History of Gaza - Bronze Age

Bronze Age

Settlement in the region of Gaza dates back to 3300–3000 BCE at Tell as-Sakan, a site located south of the present-day city, which began as an Ancient Egyptian fortress built in Canaanite territory. Tell as-Sakan prospered as Canaanite cities began to trade agricultural goods with the Egyptians. However, when Egypt's economic interests shifted to the cedar trade with Lebanon, Gaza's role was reduced to that of a port for ships carrying goods and it declined economically. The site was virtually abandoned and remained so throughout the Early Bronze Age II.

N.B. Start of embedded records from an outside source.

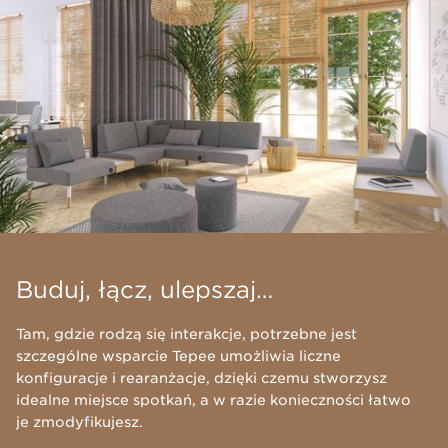
Buduj, łącz, ulepszaj…
​Tam, gdzie rodzą się interakcje, potrzebne jest
szczególne wsparcie Tepee umożliwia liczne
konfiguracje i rearanżacje, dzięki czemu stworzysz
idealne miejsce spotkań, a w razie konieczności łatwo
je zmodyfikujesz.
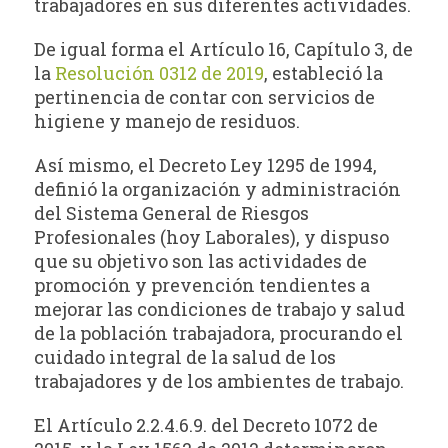
trabajadores en sus diferentes actividades.
De igual forma el Artículo 16, Capítulo 3, de
la
Resolución 0312 de 2019
, estableció la
pertinencia de contar con servicios de
higiene y manejo de residuos.
Así mismo, el Decreto Ley 1295 de 1994,
definió la organización y administración
del Sistema General de Riesgos
Profesionales (hoy Laborales), y dispuso
que su objetivo son las actividades de
promoción y prevención tendientes a
mejorar las condiciones de trabajo y salud
de la población trabajadora, procurando el
cuidado integral de la salud de los
trabajadores y de los ambientes de trabajo.
El Artículo 2.2.4.6.9. del Decreto 1072 de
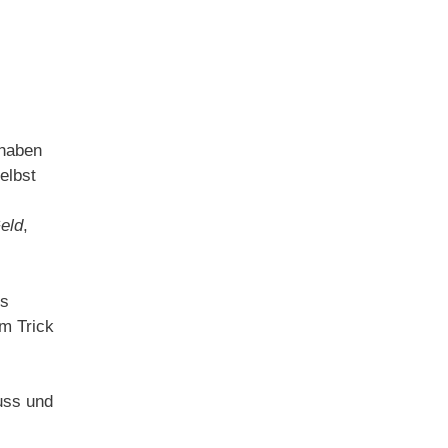
 haben
elbst
eld
,
ns
em Trick
uss und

Gaza enjoyed demographic and economic growth again when the local Canaanite population began to resettle Tell as-Sakan around 2500, but in 2250, the area experienced a total collapse of civilization and all of the cities in the Gaza region were abandoned by the 23rd-century BCE. In its place emerged semi-nomadic cultures with pastoral camps made up of rustic family dwellings which continued to exist throughout the Early Bronze Age IV. An urban center known as Tell al-Ajjul began to arise inland along the Wadi Ghazza riverbed. During the Middle Bronze Age, Tell as-Sakan was the southernmost locality in Palestine, serving as a fort, and by 1650 BCE, while Egypt was occupied by the Canaanite Hyksos, a second city developed on the ruins of the first Tell as-Sakan. This city was destroyed about a century later, when the Hyksos were routed from Egypt. Egypt settled Gaza once again and Tell al-Ajjul rose for the third time in the 15th-century BCE. The city finally ceased to exist in the 14th-century, at the end of the Bronze Age.